Гертруда, давясь от смеха, вцепилась в нее, и вдруг он резко поднял девушку и водрузил, целую и невредимую, на наводненную людьми набережную. Заняв свое прежнее место, он отпустил какой-то невнятный эксцентрический комментарий и вот уже снова стал неотличим от других гуляющих, являя собой образец сухой и предупредительной респектабельности.
Но тут перед ним оказались две старшие сестры, и он, слегка приподняв шляпу, робко попятился. Если бы Гертруда решила (впрочем, это маловероятно), что, принимая помощь незнакомца, она вела себя непозволительно и поставила под удар репутацию сестер, она бы ошиблась. У них не мелькнуло подобной мысли: они были исполнены искренней симпатии и благодарности, потому что были разумны и бесхитростны, как и подобает детям. Ибо они во многом оставались сущими детьми, хотя обеим уже минуло семнадцать. Таково одно из достоинств, а может быть, недостатков, хорошего воспитания.
– Мы должны поблагодарить вас за помощь Гертруде, – с чувством проговорила Кэтрин. – Это было так любезно с вашей стороны.
– Ах… Я вообще очень хороший и добрый человек, – печально ответил незнакомец. – Паства же моя не знает меня. Но близится время обеда, и надлежит мне быть дома к чаю. Гринкрофт-сквер к этому часу могла забрести уже довольно далеко.
Первая сестра быстро взглянула на него, вдруг перестав смеяться над его парадоксами.
– Как, вы знаете Гринкрофт-сквер? – спросила она.

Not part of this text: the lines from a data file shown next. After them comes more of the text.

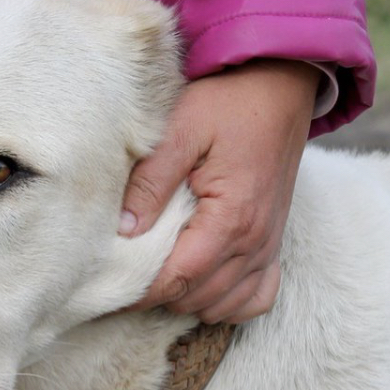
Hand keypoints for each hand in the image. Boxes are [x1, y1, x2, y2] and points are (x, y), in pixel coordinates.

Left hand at [120, 59, 317, 323]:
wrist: (280, 85)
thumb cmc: (229, 102)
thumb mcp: (181, 130)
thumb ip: (151, 182)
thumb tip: (123, 231)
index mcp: (230, 218)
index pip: (178, 278)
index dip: (140, 290)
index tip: (109, 286)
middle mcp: (254, 241)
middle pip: (197, 297)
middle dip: (158, 295)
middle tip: (125, 278)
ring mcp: (268, 245)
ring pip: (224, 304)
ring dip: (189, 299)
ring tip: (157, 278)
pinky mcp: (274, 242)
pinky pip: (257, 298)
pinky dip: (229, 301)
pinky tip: (204, 286)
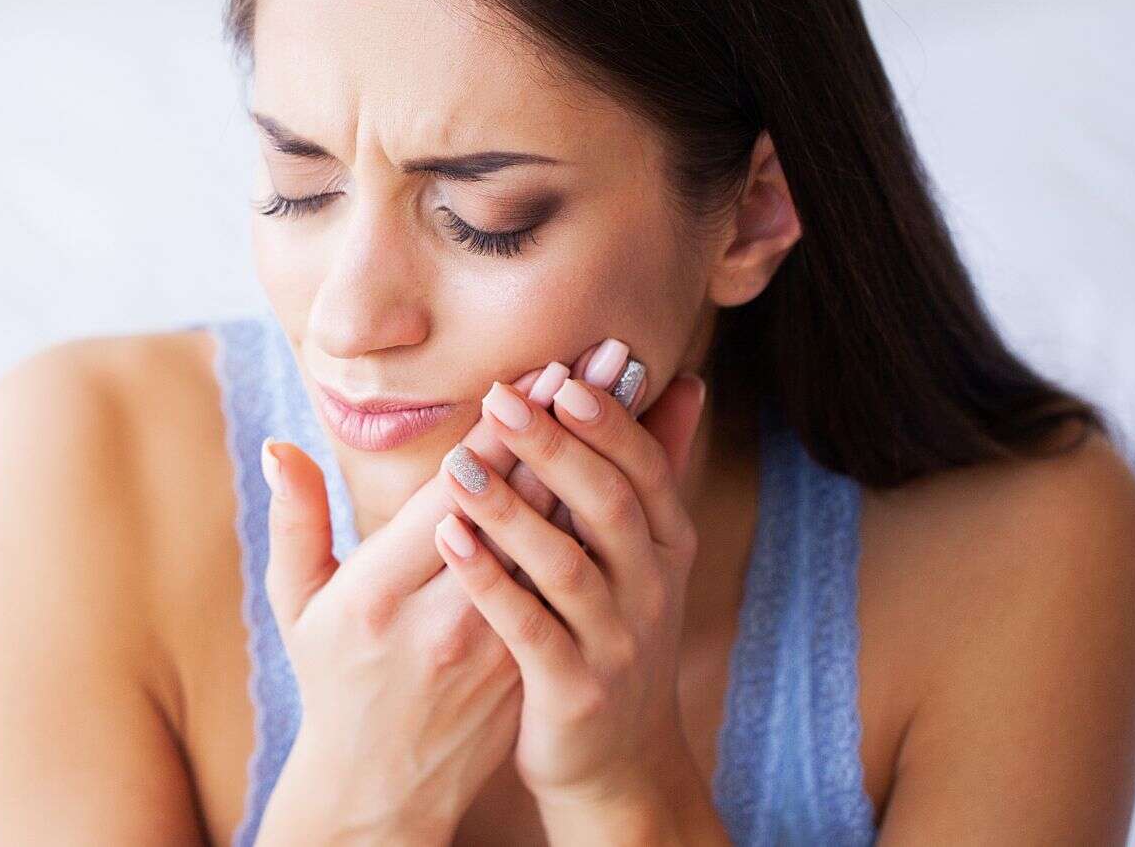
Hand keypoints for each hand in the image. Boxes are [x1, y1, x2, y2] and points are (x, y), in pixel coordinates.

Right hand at [254, 346, 617, 842]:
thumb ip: (294, 521)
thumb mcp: (296, 605)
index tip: (541, 370)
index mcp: (379, 595)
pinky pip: (568, 578)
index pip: (453, 495)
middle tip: (610, 357)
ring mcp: (494, 644)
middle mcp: (445, 618)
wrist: (381, 789)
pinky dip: (596, 521)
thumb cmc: (333, 681)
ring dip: (595, 464)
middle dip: (566, 425)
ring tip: (632, 401)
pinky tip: (627, 474)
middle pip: (519, 506)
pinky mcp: (527, 661)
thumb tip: (280, 448)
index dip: (502, 432)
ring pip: (556, 540)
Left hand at [433, 361, 709, 818]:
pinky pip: (529, 629)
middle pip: (609, 505)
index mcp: (665, 546)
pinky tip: (448, 538)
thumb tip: (686, 379)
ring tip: (457, 464)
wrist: (617, 761)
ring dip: (511, 510)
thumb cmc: (613, 632)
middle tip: (500, 398)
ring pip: (567, 565)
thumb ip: (656, 467)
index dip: (606, 421)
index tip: (560, 373)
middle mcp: (652, 590)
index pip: (646, 469)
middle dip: (556, 447)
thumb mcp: (646, 554)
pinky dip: (489, 581)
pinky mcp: (574, 691)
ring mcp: (616, 643)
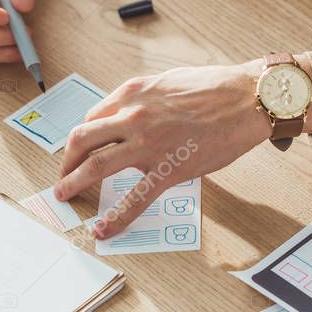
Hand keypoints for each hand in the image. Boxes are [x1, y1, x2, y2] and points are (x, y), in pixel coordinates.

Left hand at [54, 60, 311, 238]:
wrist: (249, 100)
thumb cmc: (215, 89)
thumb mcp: (167, 83)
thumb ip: (142, 99)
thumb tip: (124, 116)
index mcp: (132, 94)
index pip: (92, 118)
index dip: (81, 138)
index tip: (78, 152)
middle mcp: (133, 116)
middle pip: (82, 139)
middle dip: (66, 161)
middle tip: (62, 176)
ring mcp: (148, 144)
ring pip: (95, 165)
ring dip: (73, 182)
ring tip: (64, 195)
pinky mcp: (168, 169)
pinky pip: (135, 198)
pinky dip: (115, 217)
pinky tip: (103, 229)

– Мы более-менее знакомы, – невозмутимо ответил он. – Насколько я понимаю, некогда там останавливался кое-кто из моей родни. Собственно говоря, тот, кто долгое время занимал положение моего отца. Эту должность я опытным путем нашел совершенно необходимой для моего существования. Она вакантна вот уже несколько лет. Теперь я выполняю все обязанности самостоятельно, за исключением разве что прерогатив кузины, каковую я однажды случайно повстречал на лестнице. Именно ей, если не ошибаюсь, теперь принадлежит дом.